If this was all we knew about Jacob then it might be easier to feel sorry for him. I know that I have a hard time seeing people being cheated and unfairly treated. But it is a bit of a different story when the person being cheated is dishonest. Who doesn't like to see someone get their comeuppance?

Jacob cheated and stole his brother's birthright and blessing so on a certain level it is satisfying to see Jacob get a taste of his own medicine. Hence the saying: "You reap what you sow."

But does Jacob's cheating behavior make it ok for Laban to cheat Jacob?

I would guess that most people would agree that it wasn't right for Laban to cheat Jacob regardless of what Jacob had done in the past. So if it isn't right for Laban to cheat Jacob then is it still right for us to take satisfaction in Jacob getting a taste of his own medicine? Can we still root for Jacob being cheated when we are condemning the person doing the cheating? Not if we want to be consistent.

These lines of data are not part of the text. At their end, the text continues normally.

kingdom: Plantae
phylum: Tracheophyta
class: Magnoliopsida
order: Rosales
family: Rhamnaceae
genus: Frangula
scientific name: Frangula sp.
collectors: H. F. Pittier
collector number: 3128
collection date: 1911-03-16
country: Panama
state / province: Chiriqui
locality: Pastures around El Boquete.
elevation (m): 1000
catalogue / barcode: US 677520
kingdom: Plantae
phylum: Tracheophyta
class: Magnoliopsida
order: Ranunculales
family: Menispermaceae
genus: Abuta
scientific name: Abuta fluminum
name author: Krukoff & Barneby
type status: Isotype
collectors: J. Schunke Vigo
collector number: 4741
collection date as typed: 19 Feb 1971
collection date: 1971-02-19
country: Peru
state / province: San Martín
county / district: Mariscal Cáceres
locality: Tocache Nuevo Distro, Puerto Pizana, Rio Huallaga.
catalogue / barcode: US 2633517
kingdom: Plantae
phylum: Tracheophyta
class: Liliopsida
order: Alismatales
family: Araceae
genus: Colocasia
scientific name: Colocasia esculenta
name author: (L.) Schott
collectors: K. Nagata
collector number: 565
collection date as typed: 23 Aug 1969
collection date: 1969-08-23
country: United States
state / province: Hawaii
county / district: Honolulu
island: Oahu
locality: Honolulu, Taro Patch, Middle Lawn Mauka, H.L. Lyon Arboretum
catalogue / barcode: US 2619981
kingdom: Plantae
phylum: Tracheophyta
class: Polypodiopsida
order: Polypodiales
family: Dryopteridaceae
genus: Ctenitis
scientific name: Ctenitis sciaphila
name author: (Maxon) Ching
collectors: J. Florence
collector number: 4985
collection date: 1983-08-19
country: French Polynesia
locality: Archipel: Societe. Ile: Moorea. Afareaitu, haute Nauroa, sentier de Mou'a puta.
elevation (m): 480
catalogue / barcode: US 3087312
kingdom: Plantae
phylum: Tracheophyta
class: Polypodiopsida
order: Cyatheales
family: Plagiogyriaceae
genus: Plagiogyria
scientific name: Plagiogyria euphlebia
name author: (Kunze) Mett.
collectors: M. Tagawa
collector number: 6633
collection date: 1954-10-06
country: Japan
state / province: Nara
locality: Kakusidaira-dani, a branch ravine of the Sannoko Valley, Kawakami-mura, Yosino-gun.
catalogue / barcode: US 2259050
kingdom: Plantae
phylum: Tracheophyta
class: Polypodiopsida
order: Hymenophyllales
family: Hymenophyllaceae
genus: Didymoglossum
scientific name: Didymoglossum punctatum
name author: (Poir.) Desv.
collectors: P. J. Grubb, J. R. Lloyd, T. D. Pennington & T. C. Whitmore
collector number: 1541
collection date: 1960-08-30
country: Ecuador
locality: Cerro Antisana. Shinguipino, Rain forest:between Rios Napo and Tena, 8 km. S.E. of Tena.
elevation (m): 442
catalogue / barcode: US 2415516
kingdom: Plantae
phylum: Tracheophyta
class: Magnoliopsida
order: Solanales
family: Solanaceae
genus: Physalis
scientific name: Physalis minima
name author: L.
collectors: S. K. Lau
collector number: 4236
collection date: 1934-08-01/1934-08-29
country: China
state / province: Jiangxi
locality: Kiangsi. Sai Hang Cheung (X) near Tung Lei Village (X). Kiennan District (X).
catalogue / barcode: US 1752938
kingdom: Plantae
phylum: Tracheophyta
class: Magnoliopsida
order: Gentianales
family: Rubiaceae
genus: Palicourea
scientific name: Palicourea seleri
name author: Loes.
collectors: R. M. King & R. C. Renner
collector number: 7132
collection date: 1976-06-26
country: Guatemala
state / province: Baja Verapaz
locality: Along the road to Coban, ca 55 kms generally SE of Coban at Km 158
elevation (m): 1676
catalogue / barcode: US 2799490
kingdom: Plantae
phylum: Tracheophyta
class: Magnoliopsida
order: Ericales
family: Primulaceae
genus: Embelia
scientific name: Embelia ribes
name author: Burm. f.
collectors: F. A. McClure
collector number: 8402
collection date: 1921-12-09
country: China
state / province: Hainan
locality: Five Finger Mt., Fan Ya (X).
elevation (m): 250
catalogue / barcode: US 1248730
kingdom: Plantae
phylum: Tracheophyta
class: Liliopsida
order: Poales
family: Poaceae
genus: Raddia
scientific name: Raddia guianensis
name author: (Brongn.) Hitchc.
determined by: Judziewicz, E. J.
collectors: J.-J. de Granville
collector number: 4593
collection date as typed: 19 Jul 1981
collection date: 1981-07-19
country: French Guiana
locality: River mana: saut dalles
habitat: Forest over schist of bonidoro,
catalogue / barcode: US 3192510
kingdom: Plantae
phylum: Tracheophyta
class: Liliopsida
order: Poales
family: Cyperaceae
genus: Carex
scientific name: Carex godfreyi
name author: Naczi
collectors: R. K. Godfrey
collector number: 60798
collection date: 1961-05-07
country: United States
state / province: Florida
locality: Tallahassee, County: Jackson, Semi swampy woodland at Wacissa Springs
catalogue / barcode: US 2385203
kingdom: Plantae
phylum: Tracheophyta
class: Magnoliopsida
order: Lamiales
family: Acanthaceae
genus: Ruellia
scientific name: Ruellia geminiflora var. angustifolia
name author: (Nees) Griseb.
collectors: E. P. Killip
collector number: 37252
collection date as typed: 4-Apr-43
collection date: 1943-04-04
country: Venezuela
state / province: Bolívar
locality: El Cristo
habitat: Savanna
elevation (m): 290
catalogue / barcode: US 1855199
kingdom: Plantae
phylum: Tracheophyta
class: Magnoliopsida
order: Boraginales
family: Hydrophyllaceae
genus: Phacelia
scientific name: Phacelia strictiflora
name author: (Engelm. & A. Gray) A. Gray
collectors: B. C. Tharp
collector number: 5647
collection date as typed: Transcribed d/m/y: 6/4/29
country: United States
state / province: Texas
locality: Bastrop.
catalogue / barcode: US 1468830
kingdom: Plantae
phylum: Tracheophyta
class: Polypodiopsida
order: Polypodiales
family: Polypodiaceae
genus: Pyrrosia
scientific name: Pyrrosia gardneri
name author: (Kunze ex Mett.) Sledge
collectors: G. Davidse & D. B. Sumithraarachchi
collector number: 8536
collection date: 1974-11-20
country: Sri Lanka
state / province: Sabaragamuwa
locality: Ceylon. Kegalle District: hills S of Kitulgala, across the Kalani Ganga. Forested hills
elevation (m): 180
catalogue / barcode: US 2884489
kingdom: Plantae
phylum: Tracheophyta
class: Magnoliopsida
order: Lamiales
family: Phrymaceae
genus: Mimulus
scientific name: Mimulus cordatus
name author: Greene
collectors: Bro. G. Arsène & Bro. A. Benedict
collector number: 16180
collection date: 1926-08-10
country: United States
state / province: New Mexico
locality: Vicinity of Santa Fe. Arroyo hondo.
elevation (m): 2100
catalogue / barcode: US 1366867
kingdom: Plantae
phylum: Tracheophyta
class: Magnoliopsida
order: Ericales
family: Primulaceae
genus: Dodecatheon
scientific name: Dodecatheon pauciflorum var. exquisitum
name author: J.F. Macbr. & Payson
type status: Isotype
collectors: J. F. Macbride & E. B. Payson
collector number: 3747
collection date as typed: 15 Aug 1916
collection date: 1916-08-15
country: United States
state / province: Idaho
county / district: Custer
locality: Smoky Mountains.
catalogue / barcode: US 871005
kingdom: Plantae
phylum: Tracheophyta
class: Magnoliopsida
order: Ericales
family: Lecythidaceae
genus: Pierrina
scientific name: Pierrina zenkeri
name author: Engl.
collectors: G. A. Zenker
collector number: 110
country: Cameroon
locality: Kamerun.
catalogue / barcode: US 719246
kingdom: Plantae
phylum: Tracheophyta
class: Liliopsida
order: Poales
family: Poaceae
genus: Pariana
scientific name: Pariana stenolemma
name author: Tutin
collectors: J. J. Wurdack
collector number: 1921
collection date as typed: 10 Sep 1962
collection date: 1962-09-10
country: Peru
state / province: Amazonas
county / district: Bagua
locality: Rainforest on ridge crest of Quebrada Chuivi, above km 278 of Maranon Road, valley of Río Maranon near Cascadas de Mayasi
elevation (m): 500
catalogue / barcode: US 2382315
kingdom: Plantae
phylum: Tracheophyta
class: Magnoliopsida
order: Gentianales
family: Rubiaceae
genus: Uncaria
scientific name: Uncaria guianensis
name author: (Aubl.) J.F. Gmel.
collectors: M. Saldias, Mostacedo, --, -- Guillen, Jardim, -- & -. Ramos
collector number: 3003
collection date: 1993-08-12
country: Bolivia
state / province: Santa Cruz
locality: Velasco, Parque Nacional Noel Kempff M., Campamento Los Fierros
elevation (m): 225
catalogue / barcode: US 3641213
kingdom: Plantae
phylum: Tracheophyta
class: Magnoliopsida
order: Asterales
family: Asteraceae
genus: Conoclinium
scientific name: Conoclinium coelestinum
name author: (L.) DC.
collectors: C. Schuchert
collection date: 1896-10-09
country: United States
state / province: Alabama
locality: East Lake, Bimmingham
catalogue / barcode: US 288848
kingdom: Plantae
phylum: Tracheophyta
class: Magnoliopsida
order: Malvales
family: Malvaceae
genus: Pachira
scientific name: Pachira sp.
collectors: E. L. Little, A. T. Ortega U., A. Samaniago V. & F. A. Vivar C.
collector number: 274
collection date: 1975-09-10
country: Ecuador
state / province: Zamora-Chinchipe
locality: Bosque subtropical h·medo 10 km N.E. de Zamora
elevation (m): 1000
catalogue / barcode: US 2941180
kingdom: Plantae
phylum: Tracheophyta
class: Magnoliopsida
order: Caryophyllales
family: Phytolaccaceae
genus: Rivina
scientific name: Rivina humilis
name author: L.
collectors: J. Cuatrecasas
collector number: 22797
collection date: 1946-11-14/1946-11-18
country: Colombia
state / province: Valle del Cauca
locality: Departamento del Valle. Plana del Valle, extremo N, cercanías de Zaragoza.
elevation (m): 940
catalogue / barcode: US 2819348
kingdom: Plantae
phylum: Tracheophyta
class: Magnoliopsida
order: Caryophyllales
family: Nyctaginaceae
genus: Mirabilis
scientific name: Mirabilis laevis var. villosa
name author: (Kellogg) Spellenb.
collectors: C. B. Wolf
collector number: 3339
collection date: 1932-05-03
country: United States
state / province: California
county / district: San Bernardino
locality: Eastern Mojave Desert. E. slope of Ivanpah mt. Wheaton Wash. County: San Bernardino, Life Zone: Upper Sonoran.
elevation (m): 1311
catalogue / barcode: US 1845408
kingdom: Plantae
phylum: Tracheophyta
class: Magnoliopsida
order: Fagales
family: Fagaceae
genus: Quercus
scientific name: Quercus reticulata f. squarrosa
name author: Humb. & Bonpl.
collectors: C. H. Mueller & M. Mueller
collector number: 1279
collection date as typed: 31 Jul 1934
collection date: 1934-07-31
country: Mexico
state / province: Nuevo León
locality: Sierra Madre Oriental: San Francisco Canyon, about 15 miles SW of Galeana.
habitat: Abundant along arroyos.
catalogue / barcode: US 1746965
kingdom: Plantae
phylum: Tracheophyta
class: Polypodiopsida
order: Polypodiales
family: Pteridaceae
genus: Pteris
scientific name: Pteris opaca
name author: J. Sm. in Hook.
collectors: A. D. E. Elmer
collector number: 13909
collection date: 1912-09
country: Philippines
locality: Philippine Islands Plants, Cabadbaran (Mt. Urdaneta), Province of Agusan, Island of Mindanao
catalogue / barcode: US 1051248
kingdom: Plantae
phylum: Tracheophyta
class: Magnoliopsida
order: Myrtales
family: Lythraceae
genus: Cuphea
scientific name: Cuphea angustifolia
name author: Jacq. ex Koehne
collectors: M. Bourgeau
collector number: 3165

My guess is that we aren't really rooting for Laban to cheat Jacob when we take satisfaction in Jacob getting a taste of his own medicine. Rather what is happening is that we have an innate desire to see justice done. The problem is that we can often seek to see justice done even when it comes in the form of an act of injustice. Seeking the right result through the wrong means is still wrong. There is a right way and a wrong way to seek justice. It is why vigilantism is illegal.

This isn't to say that all forms of punishment are wrong. We have a justice system (as broken as it may seem at times) for a reason. What we need to be careful about is when we start to take satisfaction in seeing unjust forms of justice take place. When we do we are promoting and justifying injustice.